1. It’s my opinion and no one else’s. Not my employer, not my genders and not anyone but mine.
2. Its a whole lot easier to write here in a blog post than in a twitter conversation, no matter how much I enjoy chatting with everyone, including Jeff Smith and Bradd Piontek… 🙂
The basis for the discussion was an article that can be found here. Although the article was called, “The Real Reasons There Aren’t More Women in Tech”, the Problem #1 really is something I believe hits America hardest and this is not just impacting women in tech. Women are just more impacted because girls require the opportunities to be offered to them earlier on than boys for those opportunities to be successful.

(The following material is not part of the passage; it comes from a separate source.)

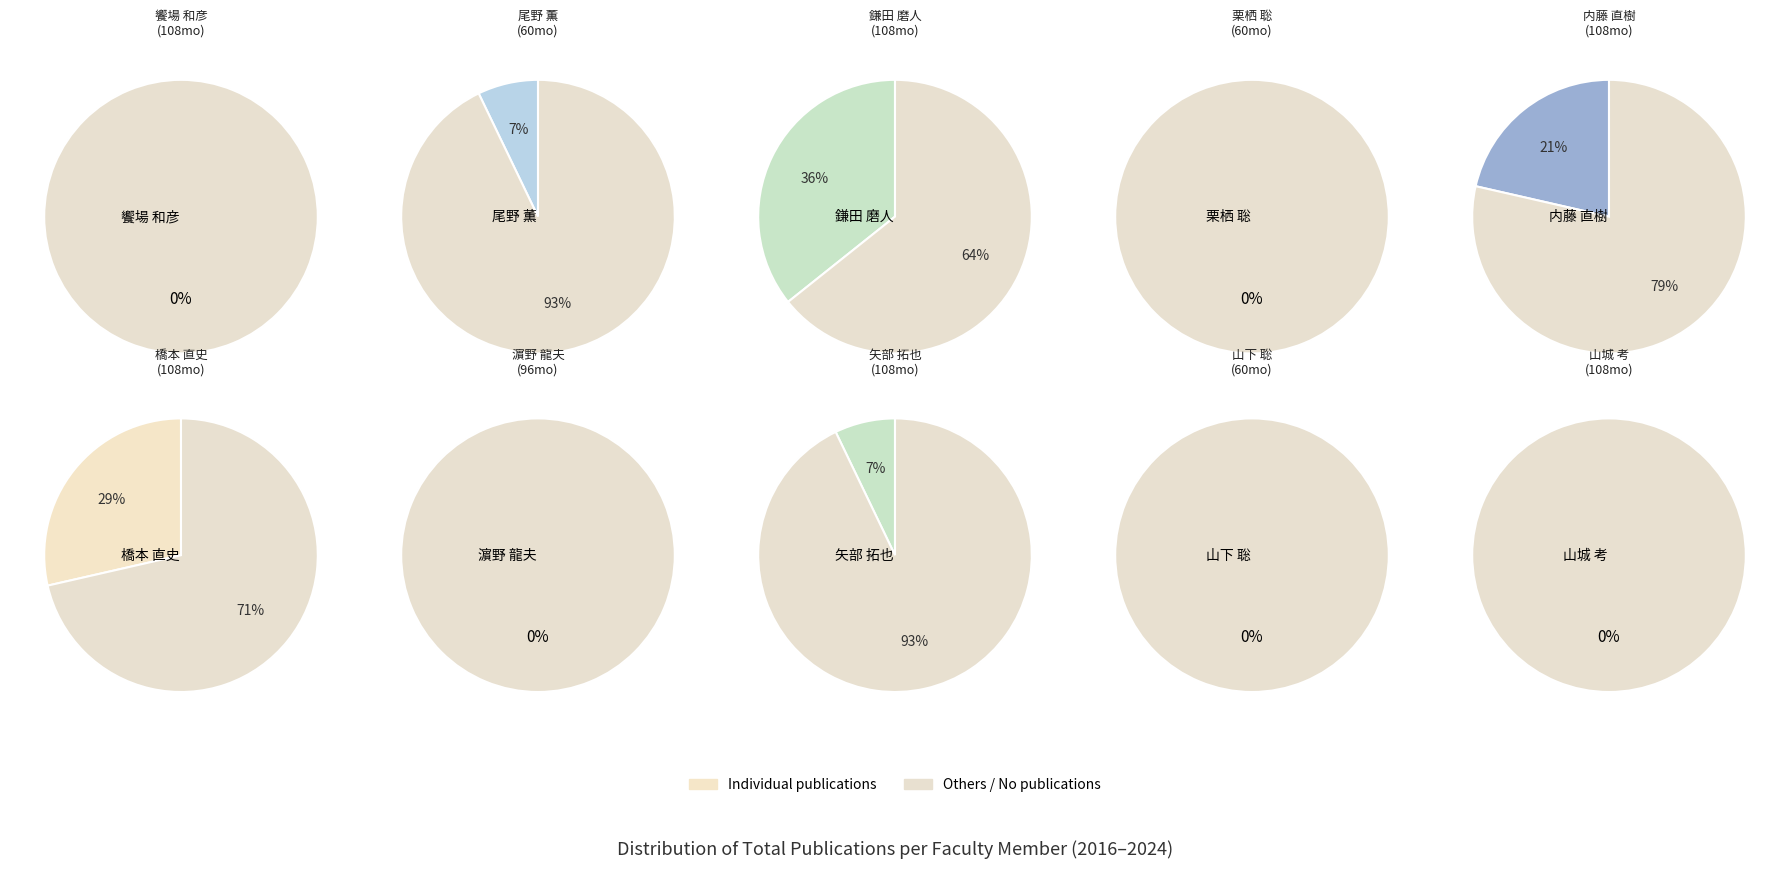

What is the total percentage of 濵野 龍夫 and 矢部 拓也?

7.1%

When I was in high school, I took an elective programming class. My children are barely offered any computer classes unless they offer to attend the alternative school in the area that is recognized for the attendance by teens with behavioral issues. This seems very odd for anyone who is thinking, “What does this mean for the future of technology employees?” There are varied responses on what level of technology is offered by state for technical education in the US, but it’s still quite difficult to understand when you look at these statistics.
For my state’s school system, mandatory computer class entails a middle school requirement that can override the high school class, which involves teaching Microsoft Office and how to format a USB drive. Sorry, that’s Office Technology, it’s not Information Technology. They are TWO DIFFERENT THINGS. Once kids reach high school, for computer programming to be a passion for many, is too late to be considered an opportunity for a career!
Now back to my generation- many of us were offered a programming class. IT was the future. Around this time, 1982, (yes, I’m aging myself!) there were just over 600,000 home computers. Information Technology positions were still only a small percentage of the American workforce and workstations were often unheard of in offices, which mostly preferred typewriters or dedicated word processors.
Now back to modern times. You would be hard-pressed to find a home without at least one pc and almost everyone has a tablet and children are walking around with smartphones. STEM careers are projected to increase by 1.4 million jobs by 2020. There are consistent concerns by the US Dept. of Labor that we aren’t prepared to meet these demands with the American Labor force and many are complaining that jobs are being filled by skilled employees overseas.
All this and yet the solution I feel sits right in front of us and we should have started addressing it quite some time ago. We have requirements for English Literature and History, (all very important…) but how many English Lit and History majors are out of work? Why is computer programming introduced so late into our children’s education, (if at all) and is still an elective?
I’m not the only one questioning our idea of what is a “core” education. We need to embrace the idea that our children should be introduced to programming in elementary and by the time they are out of high school, they should be able to fulfill the requirements for an entry level computing programming position in the workforce just as easily as they can fulfill other entry level jobs.